Article.
>> start

[llvm-dev] Field sensitive alias analysis?
Philip Reames via llvm-dev
llvm-dev at lists.llvm.org
Thu Dec 10 14:44:04 PST 2015
Danny's description matches my understanding of inbounds as well. In
generally, the LLVM type (particular first class aggregates) has
essentially no meaning. Our operations are typed, our operands
generally are not. The only real exception to that is that we have a
strong distinction between pointers (due to address spaces) and
everything else.
Philip
On 12/10/2015 11:23 AM, Daniel Berlin via llvm-dev wrote:
> The second.
>
>
> langref says:
> "The /in bounds/ addresses for an allocated object are all the
> addresses that point into the object, plus the address one byte past
> the end. In cases where the base is a vector of pointers the
> inbounds keyword applies to each of the computations element-wise."
>
> Presumably, the allocated object here is ps, *not* the fields.
>
>
> Interestingly, the GEP faq says:"A common example of how this is used
> is arrays where the size is not known. It’s common to use array types
> with zero length to represent these. The fact that the static type
> says there are zero elements is irrelevant; it’s perfectly valid to
> compute arbitrary element indices, as the computation only depends on
> the size of the array element, not the number of elements. Note that
> zero-sized arrays are not a special case here. This sense is
> unconnected with inbounds keyword. The inbounds keyword is designed to
> describe low-level pointer arithmetic overflow conditions, rather than
> high-level array indexing rules."
>
>
> At least this leads me to believe you can't use the "llvm type" info
> much at all in conjunction with inbounds, only the size of allocas
> that you see.

>> end

Entries shown.
>> start

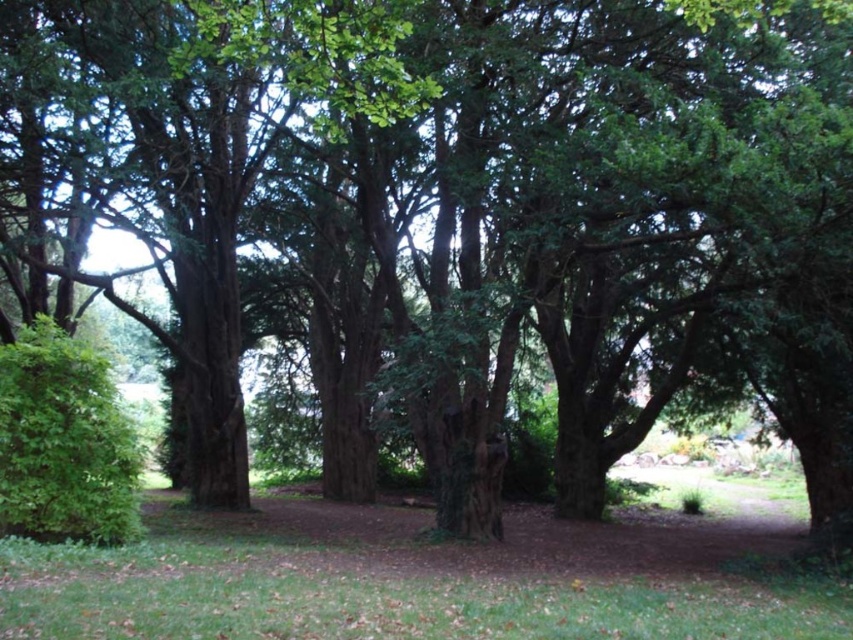
You are standing in the middle of the green grass at center and want to walk towards the green leafy hedge at lower left. Which direction should you move to reach the hedge without crossing the grass?

Since the green grass at center is wider than the green leafy hedge at lower left, you should move towards the lower left direction to reach the hedge without crossing the grass.

You are standing in the middle of the forest and see the green grass at center and the green leafy hedge at lower left. Which object is nearer to you?

The green grass at center is closer to the viewer than the green leafy hedge at lower left.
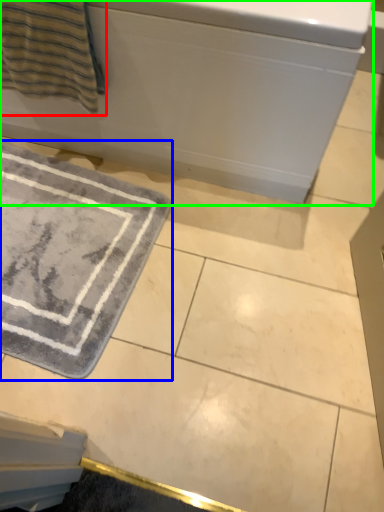
Question: Which object is positioned farthest from beach towel (highlighted by a red box)? Select from bath mat (highlighted by a blue box) and bath (highlighted by a green box).

Choices:
 (A) bath mat
 (B) bath

Answer: (A)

>> end

Exercise set.
**1.** In two sentences, summarize the mailing list post.
**2.** Update the mailing list post from "Philip Reames via" up to and including "everything else.", changing "operands" to "arguments".
**3.** Translate this sentence from the mailing list post into Spanish: "Our operations are typed, our operands generally are not."
Answer from the mailing list post alone, not from the items.

Results by task.
**1.** Philip Reames agrees with Danny's description of inbounds and says that in LLVM the type, particularly first class aggregates, has essentially no meaning, since operations are typed but operands generally are not, with the one real exception being the strong distinction between pointers and everything else. The quoted message from Daniel Berlin cites the langref and the GEP FAQ and concludes that the "llvm type" info can hardly be used with inbounds, only the size of the allocas seen.

**2.**
Philip Reames via llvm-dev
llvm-dev at lists.llvm.org
Thu Dec 10 14:44:04 PST 2015
Danny's description matches my understanding of inbounds as well. In
generally, the LLVM type (particular first class aggregates) has
essentially no meaning. Our operations are typed, our arguments
generally are not. The only real exception to that is that we have a
strong distinction between pointers (due to address spaces) and
everything else.

**3.** Nuestras operaciones están tipadas, nuestros operandos generalmente no lo están.